Privacy Policy

Last updated: April 2026  |  Operated by Lowery Solutions LLC

Overview

TenantScan is a complimentary Microsoft 365 security and AI readiness audit tool operated by Lowery Solutions LLC ("Lowery Solutions," "we," "us"). This Privacy Policy explains what information TenantScan accesses, how it is used, and how it is protected. We have designed TenantScan with a zero-retention policy: no Microsoft 365 tenant data is stored anywhere at any time.

Information You Provide Directly

When you submit the audit intake form, you provide: first name, last name, work email address, company name, firm type, and firm size. This contact information is submitted to Lowery Solutions' customer relationship management (CRM) system (HubSpot) so that we can deliver your report results and optionally follow up about your findings. We do not sell this information to third parties.

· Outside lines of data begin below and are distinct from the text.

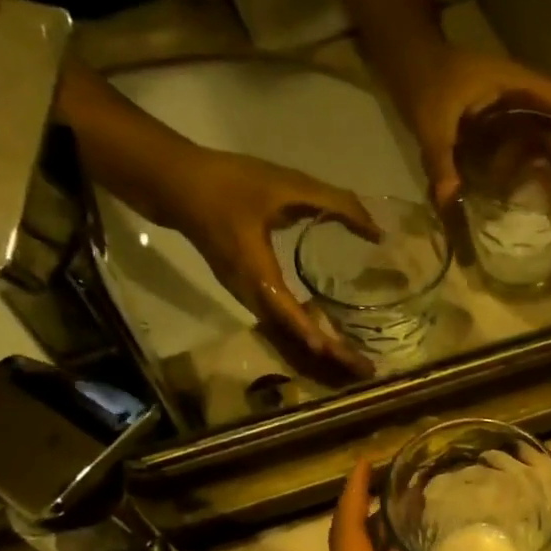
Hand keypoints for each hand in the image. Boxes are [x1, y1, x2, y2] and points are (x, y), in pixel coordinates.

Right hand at [169, 149, 385, 377]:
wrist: (174, 184)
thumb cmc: (230, 182)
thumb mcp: (286, 184)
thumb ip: (335, 203)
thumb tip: (376, 230)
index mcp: (257, 272)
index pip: (290, 314)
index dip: (317, 336)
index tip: (344, 355)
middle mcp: (251, 293)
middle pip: (293, 335)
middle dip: (328, 354)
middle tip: (364, 368)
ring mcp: (246, 295)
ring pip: (286, 332)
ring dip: (319, 347)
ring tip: (353, 358)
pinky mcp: (247, 291)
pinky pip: (280, 321)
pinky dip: (305, 331)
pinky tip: (328, 330)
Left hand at [393, 44, 550, 210]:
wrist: (409, 61)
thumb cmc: (424, 81)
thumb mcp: (430, 122)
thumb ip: (440, 159)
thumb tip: (449, 200)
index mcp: (518, 85)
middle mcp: (525, 95)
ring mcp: (516, 108)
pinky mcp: (505, 123)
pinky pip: (536, 142)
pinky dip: (548, 163)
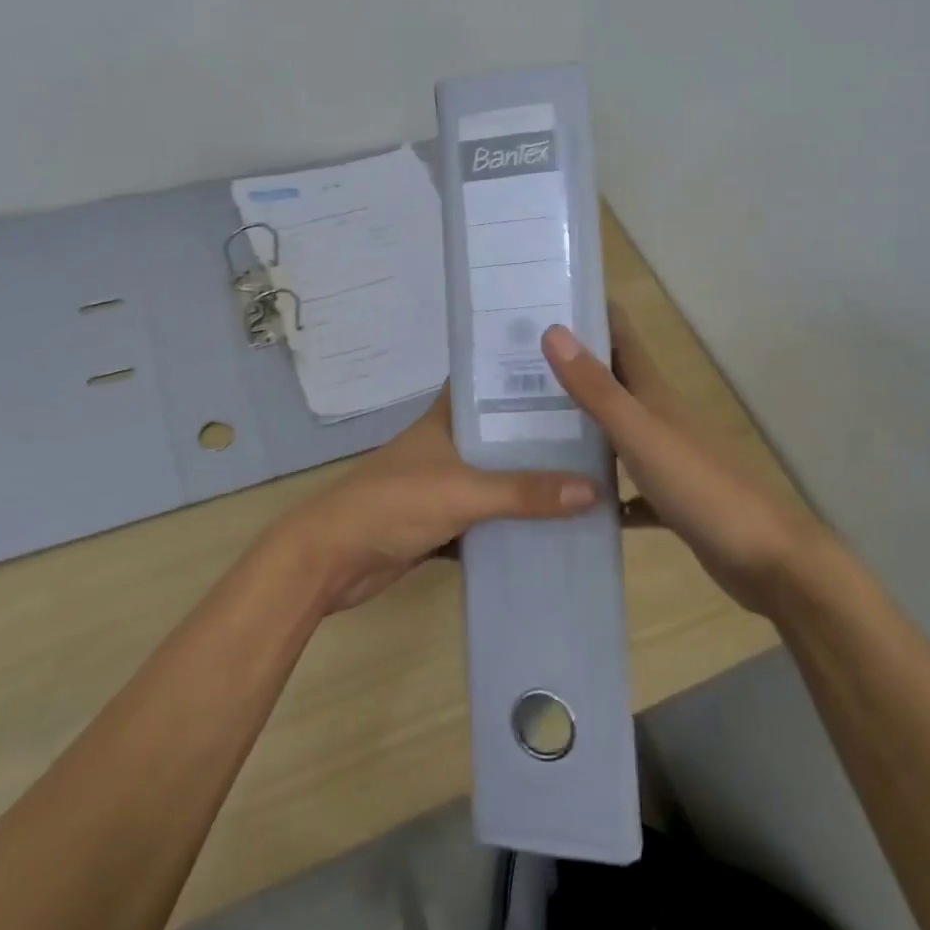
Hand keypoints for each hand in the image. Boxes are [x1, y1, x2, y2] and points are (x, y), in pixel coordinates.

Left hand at [266, 391, 599, 613]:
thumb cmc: (393, 504)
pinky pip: (486, 518)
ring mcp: (442, 484)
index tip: (570, 370)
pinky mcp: (440, 522)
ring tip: (588, 478)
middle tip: (597, 432)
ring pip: (495, 478)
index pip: (486, 383)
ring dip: (529, 482)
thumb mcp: (463, 491)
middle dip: (539, 436)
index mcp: (445, 420)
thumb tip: (593, 489)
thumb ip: (523, 492)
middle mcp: (446, 445)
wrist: (333, 559)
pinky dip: (512, 523)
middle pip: (499, 434)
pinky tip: (553, 528)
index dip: (521, 374)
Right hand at [541, 311, 825, 616]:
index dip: (588, 313)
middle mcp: (659, 417)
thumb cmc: (701, 486)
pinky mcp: (670, 499)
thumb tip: (553, 330)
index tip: (543, 300)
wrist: (769, 560)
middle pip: (611, 381)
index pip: (619, 335)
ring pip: (615, 432)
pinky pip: (626, 487)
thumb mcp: (640, 432)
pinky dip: (602, 489)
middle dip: (571, 368)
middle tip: (515, 364)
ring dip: (580, 426)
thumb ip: (596, 388)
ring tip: (527, 426)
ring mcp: (665, 458)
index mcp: (654, 393)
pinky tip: (573, 499)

Microsoft 365 Data: Read-Only, Not Retained

To generate your audit report, TenantScan requests read-only access to your Microsoft 365 tenant using the Microsoft Identity Platform (OAuth 2.0). The following types of data are retrieved:

  • User account list (names, email addresses, license assignments, last sign-in dates)
  • Multi-factor authentication (MFA) registration records
  • Conditional Access policy configuration
  • Microsoft Secure Score and improvement actions
  • License subscription counts
  • Authorization and guest collaboration policy settings
  • Domain configuration records
  • SharePoint root site sharing configuration

This data is used only during your current browser session to generate your report. It is never written to a database, file, log, or any persistent storage. It is never shared with any third party. When your browser session ends or expires (after 30 minutes of inactivity), all retrieved data is discarded.

OAuth Access Tokens

When you authorize TenantScan through Microsoft, an OAuth 2.0 access token is issued by Microsoft to TenantScan. This token is used immediately and exclusively to retrieve your audit data via the Microsoft Graph API. The token is stored only in your active server-side session for the duration of the report generation process and is immediately discarded afterward. TenantScan does not request or store refresh tokens. We do not retain access tokens beyond the current request lifecycle.

How to Revoke Access

You can revoke TenantScan's access to your Microsoft 365 tenant at any time by:

  • Visiting myapps.microsoft.com, finding TenantScan in your approved applications, and removing it.
  • Or by visiting the Azure portal under your tenant's Enterprise Applications and revoking consent.

Because TenantScan does not store refresh tokens, revoking access is immediately effective.

Cookies and Sessions

TenantScan uses a server-side session cookie solely to maintain your session state during the audit flow (intake form → Microsoft consent → report generation). Sessions are signed with a secure key, marked HttpOnly and Secure, and expire after 30 minutes of inactivity. TenantScan does not use tracking cookies, analytics cookies, or advertising cookies of any kind.

Third-Party Services

Microsoft Graph API: All Microsoft 365 data is retrieved from Microsoft's Graph API. Microsoft's privacy practices are governed by the Microsoft Privacy Statement.

Anthropic (Claude AI): Anonymized, summarized audit findings are sent to Anthropic's API to generate the plain English executive summary in your report. No personally identifiable information (names, email addresses) is included in this API call. Anthropic's privacy practices are governed by Anthropic's Privacy Policy.

HubSpot: Your intake form contact information is submitted to HubSpot to record your audit request and deliver follow-up communication from Lowery Solutions. HubSpot's privacy practices are governed by HubSpot's Privacy Policy.

Data Security

TenantScan is deployed on Railway, a secure cloud hosting platform. All traffic is encrypted in transit using HTTPS/TLS. Session data is stored only in server memory and is never written to disk. We implement security best practices including CSRF protection, HttpOnly cookies, and input validation.

Microsoft Trademark Notice

TenantScan is not affiliated with, endorsed by, or sponsored by Microsoft Corporation. Microsoft, Microsoft 365, and Copilot are trademarks of Microsoft Corporation.

Contact Us

If you have questions about this Privacy Policy or about how TenantScan handles your information, please contact Lowery Solutions:

Changes to This Policy

We may update this Privacy Policy from time to time. The "Last updated" date at the top of this page reflects the most recent revision. Continued use of TenantScan after a policy update constitutes acceptance of the revised terms.